_EXERCISE REQUIREMENTS_
Copy the notation from the entries below, switching every "treble-8" to "treble" and keeping everything else the same. Leave the pictures out.

— START OF SUPPLIED MATERIAL —

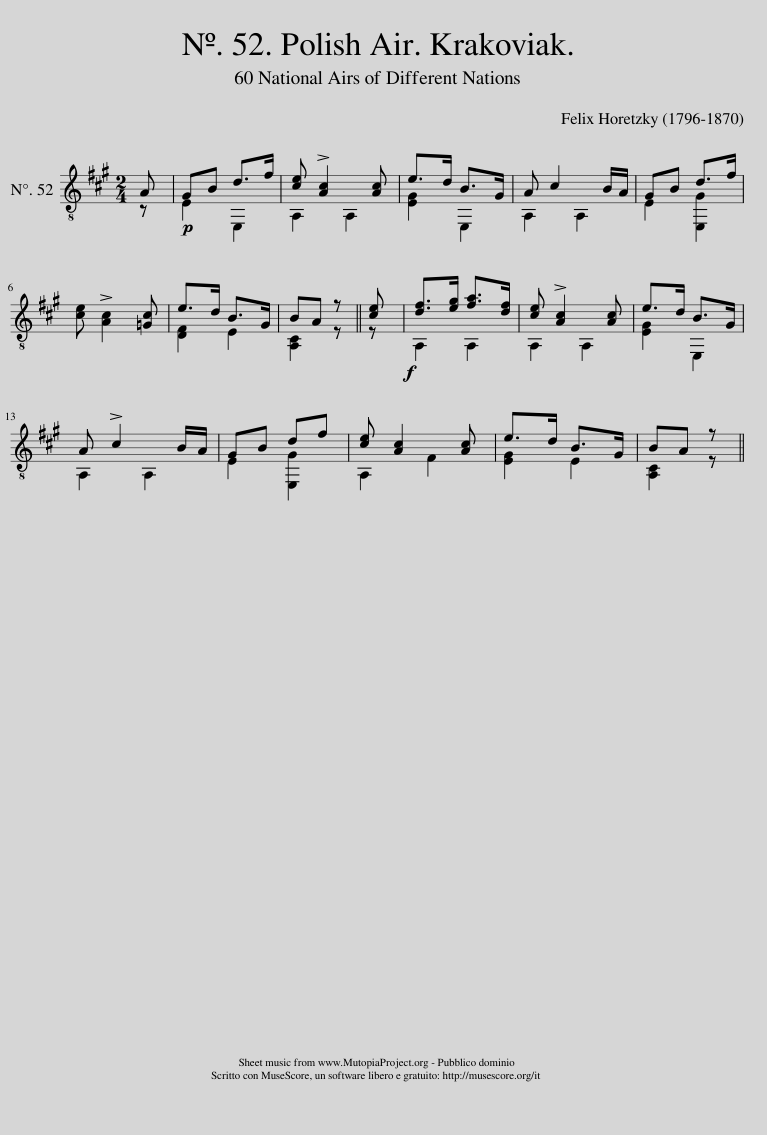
X:1
%%score ( 1 2 )
L:1/8
Q:1/4=120
M:2/4
I:linebreak $
K:A
V:1 treble-8
V:2 treble-8
V:1
 A |!p! GB d>f | [ce] !>![Ac]2 [Ac] | e>d B>G | A c2 B/A/ | %5
 GB d>f |$ [ce] !>![Ac]2 [=Gc] | e>d B>G | BA z || [ce] | %10
!f! [df]>[eg] [fa]>[df] | [ce] !>![Ac]2 [Ac] | e>d B>G |$ A !>!c2 B/A/ | GB df | %15
 [ce] [Ac]2 [Ac] | e>d B>G | BA z!D.C.! || %18
V:2
 z | E2 E,2 | A,2 A,2 | [EG]2 E,2 | A,2 A,2 | %5
 E2 [E,G]2 |$ x4 | [DF]2 E2 | [A,C]2 z || z | %10
 A,2 A,2 | A,2 A,2 | [EG]2 E,2 |$ A,2 A,2 | E2 [E,G]2 | %15
 A,2 F2 | [EG]2 E2 | [A,C]2 z || %18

— END OF SUPPLIED MATERIAL —

_OUTPUT FOR THIS TASK_
X:1
%%score ( 1 2 )
L:1/8
Q:1/4=120
M:2/4
I:linebreak $
K:A
V:1 treble
V:2 treble
V:1
 A |!p! GB d>f | [ce] !>![Ac]2 [Ac] | e>d B>G | A c2 B/A/ | %5
 GB d>f |$ [ce] !>![Ac]2 [=Gc] | e>d B>G | BA z || [ce] | %10
!f! [df]>[eg] [fa]>[df] | [ce] !>![Ac]2 [Ac] | e>d B>G |$ A !>!c2 B/A/ | GB df | %15
 [ce] [Ac]2 [Ac] | e>d B>G | BA z!D.C.! || %18
V:2
 z | E2 E,2 | A,2 A,2 | [EG]2 E,2 | A,2 A,2 | %5
 E2 [E,G]2 |$ x4 | [DF]2 E2 | [A,C]2 z || z | %10
 A,2 A,2 | A,2 A,2 | [EG]2 E,2 |$ A,2 A,2 | E2 [E,G]2 | %15
 A,2 F2 | [EG]2 E2 | [A,C]2 z || %18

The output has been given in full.